De acordo com o fiscal federal agropecuário e engenheiro agrônomo Maurício Carvalho de Oliveira, a história mostra que uma das causas do desaparecimento de civilizações foi a exploração do solo até a exaustão. “Um dos pilares da economia brasileira é o agronegócio, que tem o solo como matriz básica de produção.
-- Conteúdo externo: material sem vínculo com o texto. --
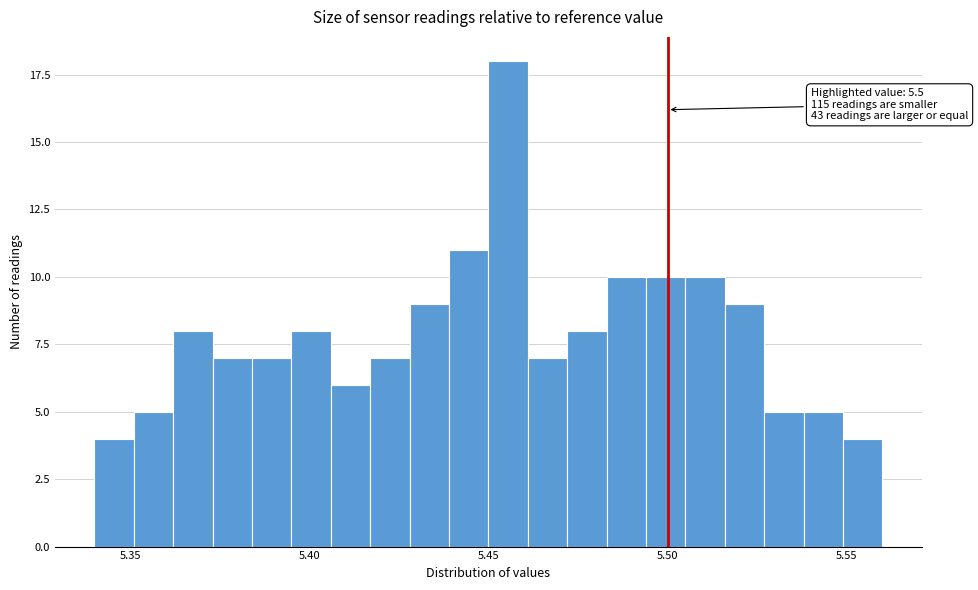

Around what value on the x-axis is the tallest bar? Give the approximate position of its centre, as read against the axis.

5.455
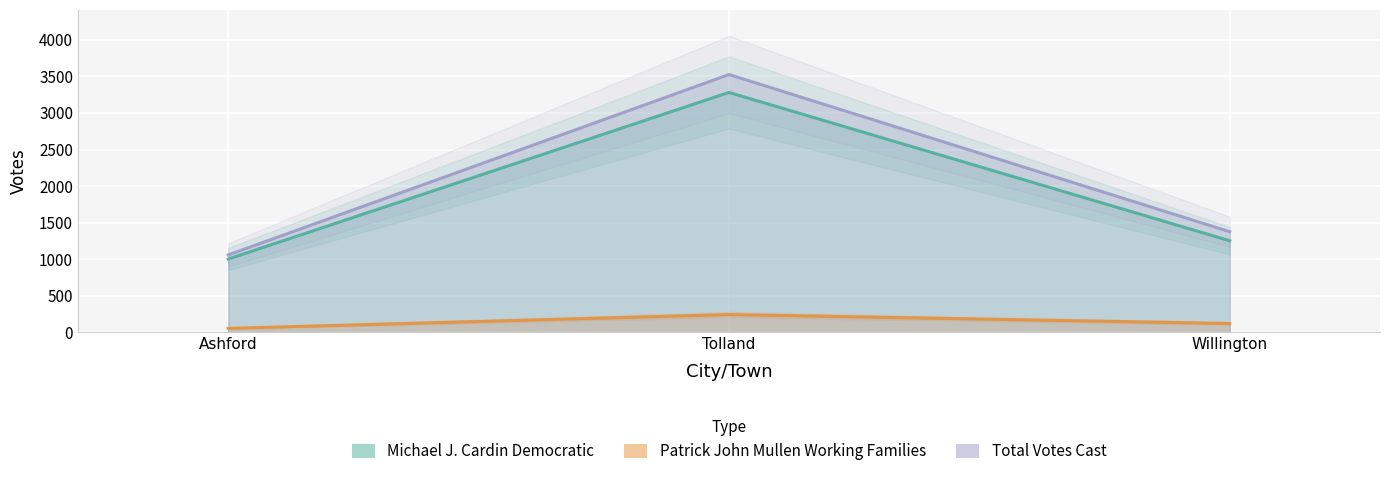

List the labels in order of Michael J. Cardin Democratic value, smallest first.

Ashford, Willington, Tolland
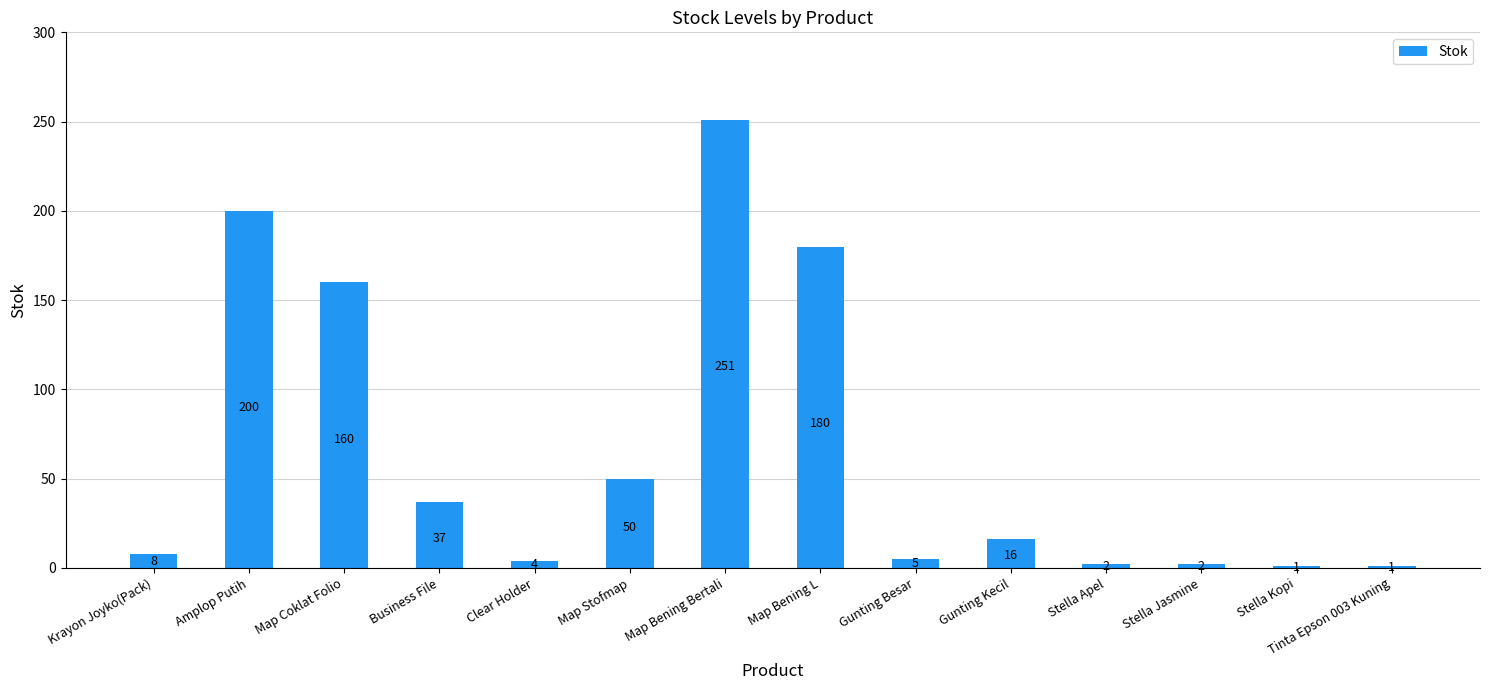

What is the greatest value displayed?

251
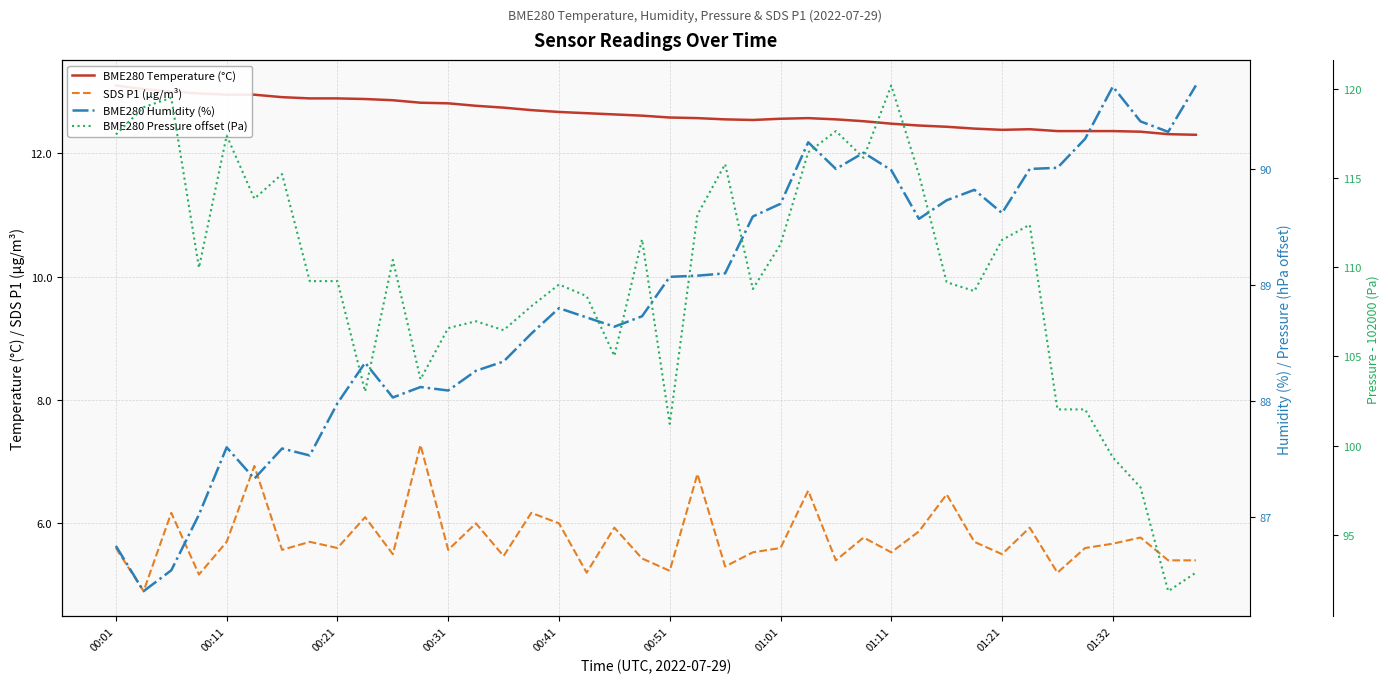

What is the average value of the BME280 Temperature (°C) series?

12.6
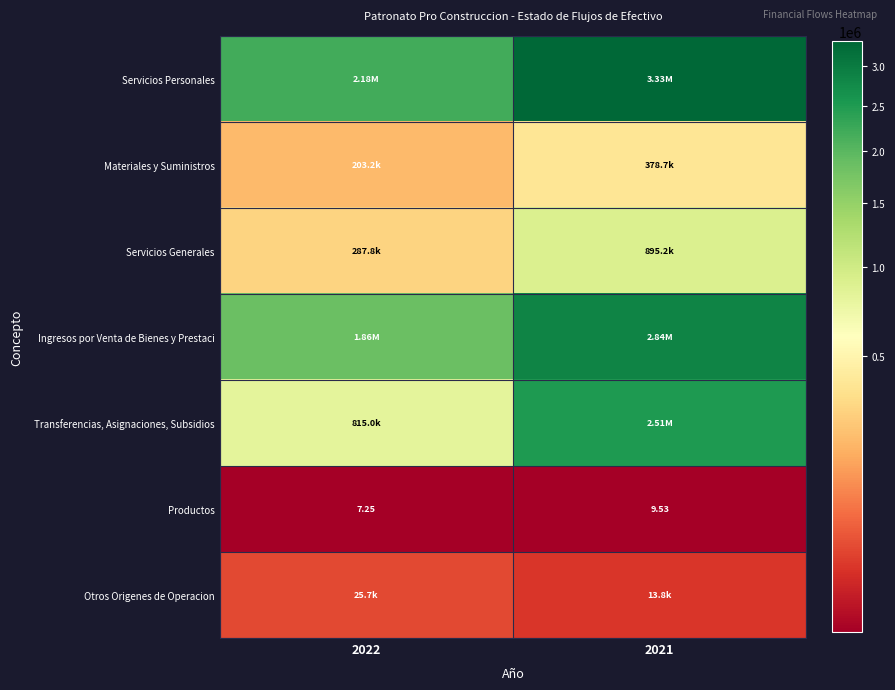

Which series has the widest spread of values?

Transferencias, Asignaciones, Subsidios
É aí que está a grande relevância de conservar e manejar esse recurso natural de forma sustentável, para o bem-estar desta geração e das gerações que virão”, enfatiza o fiscal.

Como aliado na conservação do solo, agricultores contam com o auxílio do Plano ABC – lançado com o objetivo de reduzir no País as emissões de gases do efeito-estufa e aumentar a fixação atmosférica de dióxido de carbono (CO2) na vegetação e no solo. “Agricultura de baixa emissão de carbono é agricultura bem conduzida, com melhor gestão, com adoção de tecnologias e sistemas agrícolas que sejam mais produtivos e econômicos e preservem os recursos naturais, principalmente o solo e a água.”

Como exemplo de técnicas sustentáveis, Maurício cita a recuperação de pastagens degradadas, que consiste em transformar as áreas com pastagens em degradação em áreas com pastagens produtivas para o cultivo de alimentos, o que evita a abertura de novas áreas de florestas.

Segundo Oliveira, o agricultor está mais consciente sobre a relevância do uso e manejo sustentável dos recursos naturais. “O produtor sabe que o solo é seu maior patrimônio, e manejá-lo de forma inteligente é a diferença entre o sucesso do empreendimento e seu fracasso”, explica. Para ele, o solo é reconhecido como um dos componentes fundamentais do ecossistema, além de funcionar como um grande reservatório de água do planeta, que responde com produtividade e lucro aos cuidados a ele dedicados. “O solo é o nicho ecológico que abriga todas as espécies terrestres, vegetais e animais. Conservar o solo é conservar a vida”, conclui.

Os fiscais federais agropecuários desempenham funções primordiais na gestão do Plano ABC no âmbito federal. Eles executam tarefas em grupos gestores do programa nos Estados e atuam na capacitação de assessores e multiplicadores de tecnologias do plano, na discussão de políticas creditícias para facilitar o acesso dos produtores aos recursos financeiros e no fortalecimento institucional do programa com seus parceiros, seja nos Estados ou na esfera federal.

O Sindicato Nacional dos Fiscais Agropecuários (Anffa Sindical) é a entidade representativa dos integrantes da carreira de fiscal federal agropecuário, servidores do Ministério da Agricultura, Pecuária e Abastecimento (Mapa). Entre os profissionais estão engenheiros agrônomos, farmacêuticos, químicos, médicos veterinários e zootecnistas, que exercem suas funções para garantir qualidade de vida, saúde e segurança alimentar às famílias brasileiras. Atualmente, existem 2,5 mil fiscais na ativa, atuando nas áreas de fiscalização nos portos, aeroportos e postos de fronteira; campos brasileiros; laboratórios; programas agropecuários; empresas agropecuárias e agroindustriais; relações internacionais; e nas cidades, fiscalizando os produtos vegetais, o comércio de fertilizantes, os corretivos e as sementes e mudas.